§ Required action:
Reproduce the records below exactly, but only between the lines holding "boolean | false |" and "options, request) | - |", inclusive.
*** Opening of Records provided ***
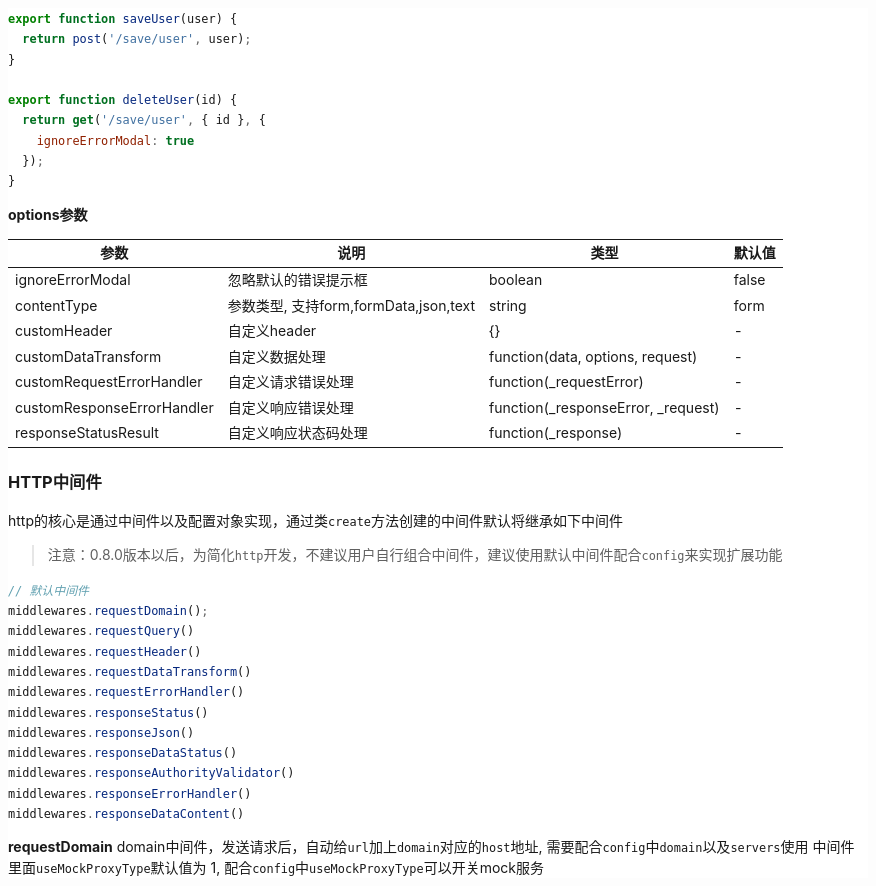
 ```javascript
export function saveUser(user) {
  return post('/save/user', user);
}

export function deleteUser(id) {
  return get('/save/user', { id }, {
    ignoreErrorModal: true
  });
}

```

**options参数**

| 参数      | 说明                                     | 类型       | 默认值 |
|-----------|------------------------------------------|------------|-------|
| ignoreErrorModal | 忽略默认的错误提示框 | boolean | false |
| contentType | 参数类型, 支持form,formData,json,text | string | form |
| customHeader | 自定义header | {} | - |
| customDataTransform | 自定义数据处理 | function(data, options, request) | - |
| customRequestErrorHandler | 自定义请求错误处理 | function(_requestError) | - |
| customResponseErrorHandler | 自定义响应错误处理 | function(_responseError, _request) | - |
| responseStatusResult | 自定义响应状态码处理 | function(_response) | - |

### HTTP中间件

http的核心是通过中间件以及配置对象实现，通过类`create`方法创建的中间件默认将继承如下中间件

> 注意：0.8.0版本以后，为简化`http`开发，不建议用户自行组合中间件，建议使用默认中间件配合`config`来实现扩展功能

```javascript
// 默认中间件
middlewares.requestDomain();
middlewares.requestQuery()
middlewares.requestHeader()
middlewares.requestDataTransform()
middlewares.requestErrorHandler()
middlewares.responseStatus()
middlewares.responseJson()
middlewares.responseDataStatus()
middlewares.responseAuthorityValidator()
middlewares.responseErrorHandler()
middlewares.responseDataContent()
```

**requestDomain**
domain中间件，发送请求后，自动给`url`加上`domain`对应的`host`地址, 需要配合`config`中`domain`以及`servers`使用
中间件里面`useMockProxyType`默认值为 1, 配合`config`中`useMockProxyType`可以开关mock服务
*** Close of Records provided ***
*** Opening of Records provided ***
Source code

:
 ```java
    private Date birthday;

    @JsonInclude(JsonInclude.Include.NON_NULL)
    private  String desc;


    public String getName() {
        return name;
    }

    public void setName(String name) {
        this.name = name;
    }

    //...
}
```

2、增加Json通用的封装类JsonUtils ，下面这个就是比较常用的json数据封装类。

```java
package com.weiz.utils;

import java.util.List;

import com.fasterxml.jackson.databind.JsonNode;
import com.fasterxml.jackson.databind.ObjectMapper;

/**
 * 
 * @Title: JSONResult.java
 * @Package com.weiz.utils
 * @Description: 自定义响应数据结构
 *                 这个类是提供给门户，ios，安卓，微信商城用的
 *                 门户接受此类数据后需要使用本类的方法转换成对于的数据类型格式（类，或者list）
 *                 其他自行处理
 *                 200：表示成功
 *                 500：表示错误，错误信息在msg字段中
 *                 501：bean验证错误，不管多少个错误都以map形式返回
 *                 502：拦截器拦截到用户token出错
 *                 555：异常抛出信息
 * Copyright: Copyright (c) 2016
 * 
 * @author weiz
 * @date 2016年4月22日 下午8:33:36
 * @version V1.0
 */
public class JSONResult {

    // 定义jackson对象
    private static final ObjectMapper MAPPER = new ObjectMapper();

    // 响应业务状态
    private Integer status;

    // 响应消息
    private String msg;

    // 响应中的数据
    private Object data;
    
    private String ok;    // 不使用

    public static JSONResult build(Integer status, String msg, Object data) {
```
*** Close of Records provided ***
§ Problem solution:
| ignoreErrorModal | 忽略默认的错误提示框 | boolean | false |
| contentType | 参数类型, 支持form,formData,json,text | string | form |
| customHeader | 自定义header | {} | - |
| customDataTransform | 自定义数据处理 | function(data, options, request) | - |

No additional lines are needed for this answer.